[Image comparison data]
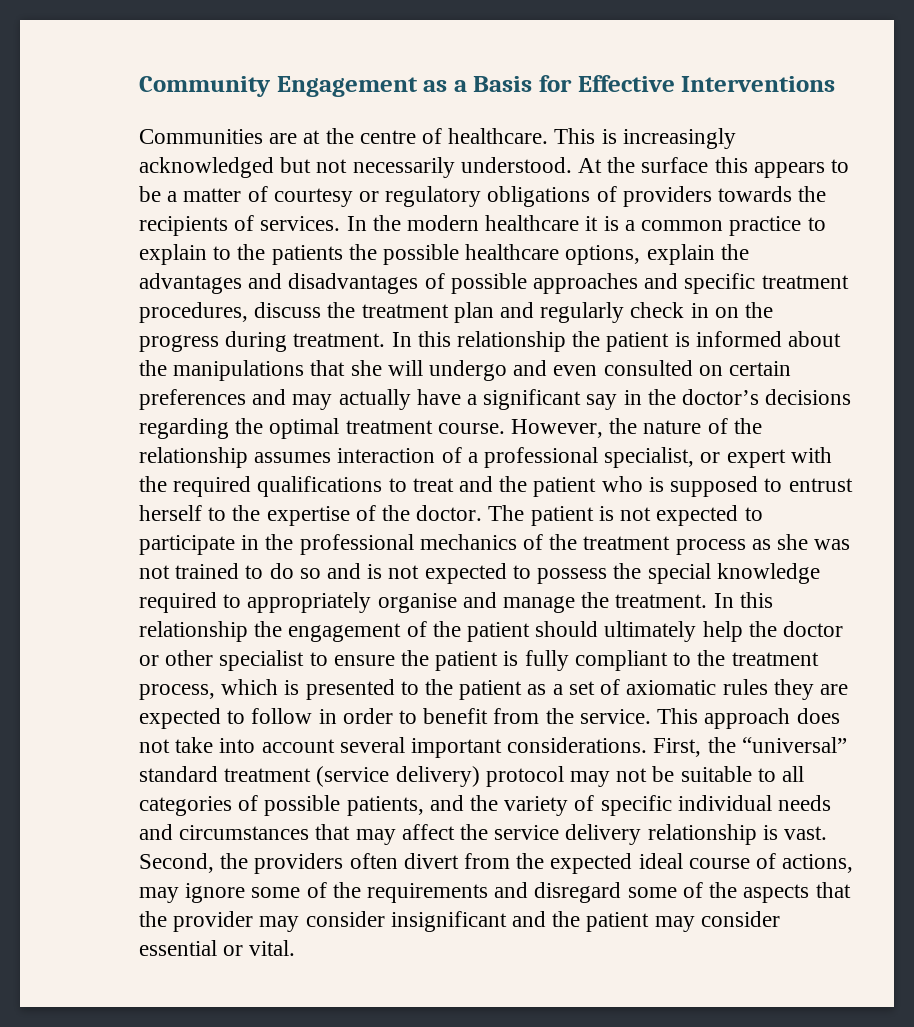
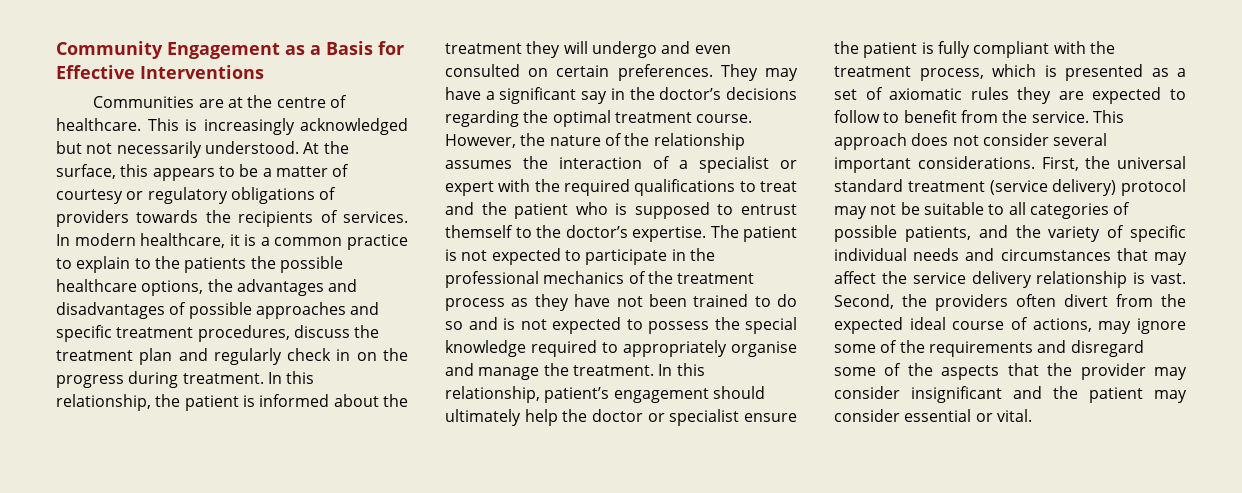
[641,157,709,173] surface -> [56,164,116,179] surface,
[372,215,580,231] the modern healthcare -> [74,233,226,248] modern healthcare,
[646,244,715,265] explain -> (204, 288) none
[457,331,567,352] relationship -> [56,394,151,411] relationship,
[173,360,382,381] manipulations that she -> [445,41,561,58] treatment they
[139,389,411,410] preferences and may actually -> [617,64,798,81] preferences. They may
(332, 457) none -> [523,156,548,169] the
[484,447,695,468] professional specialist, -> [699,156,769,173] specialist
[139,505,483,526] herself to the expertise of the doctor. -> [445,225,706,242] themself to the doctor’s expertise.
[777,534,851,550] [139,565,170,579] she was not -> [534,294,687,311] they have not been
[139,621,531,642] relationship the engagement of the patient -> [445,386,709,403] relationship, patient’s engagement
[165,650,328,671] other specialist to -> [669,409,740,426] specialist
[673,652,692,666] to -> [1053,41,1086,54] with
[400,679,523,700] to the patient -> (1143, 72) none
[318,708,393,724] in order -> (880, 116) none
[175,737,335,753] take into account -> [982,133,1049,146] consider
[741,737,847,753] “universal” -> [1117,156,1186,169] universal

HOW TO COMPLETE THIS TASK - When a line of the entries contains the word "patient", it counts toward the total; reply with that total alone.

SOLUTION BELOW - 2